# [TASK ITEM]
Return each line of the data below that contains the string "camera".

# [PROVIDED RECORDS]
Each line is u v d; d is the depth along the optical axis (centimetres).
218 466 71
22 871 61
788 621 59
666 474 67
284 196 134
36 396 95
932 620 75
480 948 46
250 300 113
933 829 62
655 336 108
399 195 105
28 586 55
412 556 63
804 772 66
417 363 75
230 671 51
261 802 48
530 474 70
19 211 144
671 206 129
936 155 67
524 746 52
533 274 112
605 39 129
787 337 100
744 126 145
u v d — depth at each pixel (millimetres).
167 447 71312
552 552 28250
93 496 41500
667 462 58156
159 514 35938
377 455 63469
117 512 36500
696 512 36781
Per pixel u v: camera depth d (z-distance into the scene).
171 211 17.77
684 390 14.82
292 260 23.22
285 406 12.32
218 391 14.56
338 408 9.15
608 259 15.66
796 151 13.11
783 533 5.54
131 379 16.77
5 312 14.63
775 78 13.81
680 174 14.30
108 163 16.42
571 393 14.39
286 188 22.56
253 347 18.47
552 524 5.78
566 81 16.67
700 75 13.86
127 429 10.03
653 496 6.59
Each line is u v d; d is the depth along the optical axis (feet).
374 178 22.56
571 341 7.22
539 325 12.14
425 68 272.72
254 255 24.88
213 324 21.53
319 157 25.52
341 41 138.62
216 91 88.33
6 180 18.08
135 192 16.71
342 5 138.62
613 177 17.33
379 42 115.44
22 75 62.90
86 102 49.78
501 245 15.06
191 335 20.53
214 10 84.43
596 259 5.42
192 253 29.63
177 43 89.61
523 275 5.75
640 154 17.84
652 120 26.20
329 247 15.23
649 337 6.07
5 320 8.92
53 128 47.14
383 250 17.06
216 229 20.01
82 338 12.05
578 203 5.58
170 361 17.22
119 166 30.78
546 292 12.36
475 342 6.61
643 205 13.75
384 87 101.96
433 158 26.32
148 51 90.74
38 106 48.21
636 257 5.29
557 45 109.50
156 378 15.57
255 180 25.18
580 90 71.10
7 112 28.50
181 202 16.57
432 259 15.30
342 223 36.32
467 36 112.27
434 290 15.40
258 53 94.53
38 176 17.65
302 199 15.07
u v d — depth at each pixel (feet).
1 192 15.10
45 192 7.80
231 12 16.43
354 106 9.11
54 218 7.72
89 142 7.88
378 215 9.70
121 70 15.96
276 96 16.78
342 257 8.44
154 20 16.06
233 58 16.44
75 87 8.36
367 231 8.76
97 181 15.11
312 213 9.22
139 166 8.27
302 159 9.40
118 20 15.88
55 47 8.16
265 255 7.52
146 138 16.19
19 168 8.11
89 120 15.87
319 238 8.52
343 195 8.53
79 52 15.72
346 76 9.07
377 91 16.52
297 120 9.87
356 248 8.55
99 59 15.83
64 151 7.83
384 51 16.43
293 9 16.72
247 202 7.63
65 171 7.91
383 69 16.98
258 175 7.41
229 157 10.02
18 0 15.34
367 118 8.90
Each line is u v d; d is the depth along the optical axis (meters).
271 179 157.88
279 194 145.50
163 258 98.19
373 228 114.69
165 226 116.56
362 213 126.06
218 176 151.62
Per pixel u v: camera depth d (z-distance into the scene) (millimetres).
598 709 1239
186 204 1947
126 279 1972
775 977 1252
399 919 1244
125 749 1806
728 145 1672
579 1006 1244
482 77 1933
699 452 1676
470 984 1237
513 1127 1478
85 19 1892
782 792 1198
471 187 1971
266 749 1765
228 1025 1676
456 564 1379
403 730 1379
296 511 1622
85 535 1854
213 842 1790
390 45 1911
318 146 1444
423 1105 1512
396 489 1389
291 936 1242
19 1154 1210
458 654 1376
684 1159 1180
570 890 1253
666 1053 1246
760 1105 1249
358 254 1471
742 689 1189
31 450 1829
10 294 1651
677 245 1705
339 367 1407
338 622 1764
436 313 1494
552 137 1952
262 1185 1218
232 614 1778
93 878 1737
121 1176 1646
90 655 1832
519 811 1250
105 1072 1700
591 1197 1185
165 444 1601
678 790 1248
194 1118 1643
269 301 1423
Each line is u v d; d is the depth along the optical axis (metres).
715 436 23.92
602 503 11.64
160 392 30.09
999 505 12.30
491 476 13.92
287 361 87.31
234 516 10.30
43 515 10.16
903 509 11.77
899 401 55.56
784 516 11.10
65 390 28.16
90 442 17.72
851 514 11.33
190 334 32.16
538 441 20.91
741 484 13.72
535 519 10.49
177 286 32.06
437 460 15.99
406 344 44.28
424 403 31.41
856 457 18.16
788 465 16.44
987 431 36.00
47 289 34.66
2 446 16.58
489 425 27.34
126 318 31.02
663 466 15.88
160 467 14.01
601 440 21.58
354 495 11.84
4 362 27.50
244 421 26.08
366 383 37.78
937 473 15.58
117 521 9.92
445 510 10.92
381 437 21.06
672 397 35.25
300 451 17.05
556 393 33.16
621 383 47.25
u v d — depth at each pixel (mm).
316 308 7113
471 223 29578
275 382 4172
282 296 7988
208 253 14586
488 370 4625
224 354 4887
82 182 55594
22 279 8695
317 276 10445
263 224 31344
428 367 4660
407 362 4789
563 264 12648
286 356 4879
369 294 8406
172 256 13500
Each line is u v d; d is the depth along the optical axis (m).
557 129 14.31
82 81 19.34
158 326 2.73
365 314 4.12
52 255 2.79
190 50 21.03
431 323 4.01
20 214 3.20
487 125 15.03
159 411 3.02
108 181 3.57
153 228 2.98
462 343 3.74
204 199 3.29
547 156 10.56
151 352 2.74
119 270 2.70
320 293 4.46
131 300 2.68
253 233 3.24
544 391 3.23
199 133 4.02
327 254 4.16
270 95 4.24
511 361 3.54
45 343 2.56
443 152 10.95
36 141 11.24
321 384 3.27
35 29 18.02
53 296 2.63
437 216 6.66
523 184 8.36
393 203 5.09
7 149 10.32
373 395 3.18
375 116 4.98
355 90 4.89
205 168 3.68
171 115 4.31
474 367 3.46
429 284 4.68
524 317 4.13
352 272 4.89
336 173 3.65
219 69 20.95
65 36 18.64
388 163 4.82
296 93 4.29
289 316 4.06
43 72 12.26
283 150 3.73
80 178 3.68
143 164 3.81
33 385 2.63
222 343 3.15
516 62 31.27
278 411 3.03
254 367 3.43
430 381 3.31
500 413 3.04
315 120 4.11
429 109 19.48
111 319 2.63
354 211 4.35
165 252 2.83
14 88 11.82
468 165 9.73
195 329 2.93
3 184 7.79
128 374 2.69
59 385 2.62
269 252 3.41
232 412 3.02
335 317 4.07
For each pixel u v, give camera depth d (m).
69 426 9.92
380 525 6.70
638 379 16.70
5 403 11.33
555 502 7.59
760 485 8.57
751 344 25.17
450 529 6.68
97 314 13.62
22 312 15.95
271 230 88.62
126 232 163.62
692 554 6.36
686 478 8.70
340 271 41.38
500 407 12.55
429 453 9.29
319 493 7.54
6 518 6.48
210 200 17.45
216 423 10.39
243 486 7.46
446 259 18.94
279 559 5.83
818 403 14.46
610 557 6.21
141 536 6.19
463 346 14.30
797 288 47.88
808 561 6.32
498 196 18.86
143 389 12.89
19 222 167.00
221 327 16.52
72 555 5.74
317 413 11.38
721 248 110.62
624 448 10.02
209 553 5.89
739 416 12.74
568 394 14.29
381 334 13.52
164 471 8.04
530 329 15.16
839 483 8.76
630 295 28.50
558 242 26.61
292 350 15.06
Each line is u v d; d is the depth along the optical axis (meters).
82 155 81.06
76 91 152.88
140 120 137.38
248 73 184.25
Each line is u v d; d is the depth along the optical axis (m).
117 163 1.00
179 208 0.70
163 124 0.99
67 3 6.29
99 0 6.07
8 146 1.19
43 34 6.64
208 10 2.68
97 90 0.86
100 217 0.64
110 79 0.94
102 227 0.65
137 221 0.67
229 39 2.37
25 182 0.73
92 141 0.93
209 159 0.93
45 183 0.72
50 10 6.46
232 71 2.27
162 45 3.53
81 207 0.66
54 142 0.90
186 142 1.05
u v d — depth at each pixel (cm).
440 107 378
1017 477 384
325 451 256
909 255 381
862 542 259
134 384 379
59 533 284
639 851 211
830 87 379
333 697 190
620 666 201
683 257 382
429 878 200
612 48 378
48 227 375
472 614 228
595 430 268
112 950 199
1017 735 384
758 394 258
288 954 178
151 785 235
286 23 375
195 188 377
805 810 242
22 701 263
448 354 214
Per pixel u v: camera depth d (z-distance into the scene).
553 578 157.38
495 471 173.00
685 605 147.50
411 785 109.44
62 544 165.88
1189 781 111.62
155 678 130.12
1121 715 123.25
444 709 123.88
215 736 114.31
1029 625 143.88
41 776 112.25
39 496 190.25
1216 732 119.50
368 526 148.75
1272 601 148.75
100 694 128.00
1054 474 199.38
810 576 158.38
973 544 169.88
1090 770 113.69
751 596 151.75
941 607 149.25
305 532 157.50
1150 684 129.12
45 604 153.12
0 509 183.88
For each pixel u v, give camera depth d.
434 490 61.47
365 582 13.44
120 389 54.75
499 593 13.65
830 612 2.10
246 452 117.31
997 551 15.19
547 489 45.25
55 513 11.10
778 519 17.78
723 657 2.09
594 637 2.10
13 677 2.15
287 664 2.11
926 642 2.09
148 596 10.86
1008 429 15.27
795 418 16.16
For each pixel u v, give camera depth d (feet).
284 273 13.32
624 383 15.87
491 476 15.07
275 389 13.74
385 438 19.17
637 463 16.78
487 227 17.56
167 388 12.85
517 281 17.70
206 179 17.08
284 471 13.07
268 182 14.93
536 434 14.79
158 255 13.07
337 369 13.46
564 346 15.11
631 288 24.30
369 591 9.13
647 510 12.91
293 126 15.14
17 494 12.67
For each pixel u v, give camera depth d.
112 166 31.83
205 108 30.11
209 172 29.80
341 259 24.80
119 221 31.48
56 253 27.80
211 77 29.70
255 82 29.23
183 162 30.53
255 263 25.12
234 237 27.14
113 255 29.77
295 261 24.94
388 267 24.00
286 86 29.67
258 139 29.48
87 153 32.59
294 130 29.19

# [ANSWER TO THIS EXERCISE]
Per pixel u v: camera depth d (z-distance into the scene).
Per pixel u v: camera depth d (z-distance into the scene) (millimetres).
For each pixel u v, give camera depth d (m).
Per pixel u v: camera depth d (z-distance into the scene).
For each pixel u v, give camera depth d.
For each pixel u v, give camera depth d (feet).
For each pixel u v, give camera depth d.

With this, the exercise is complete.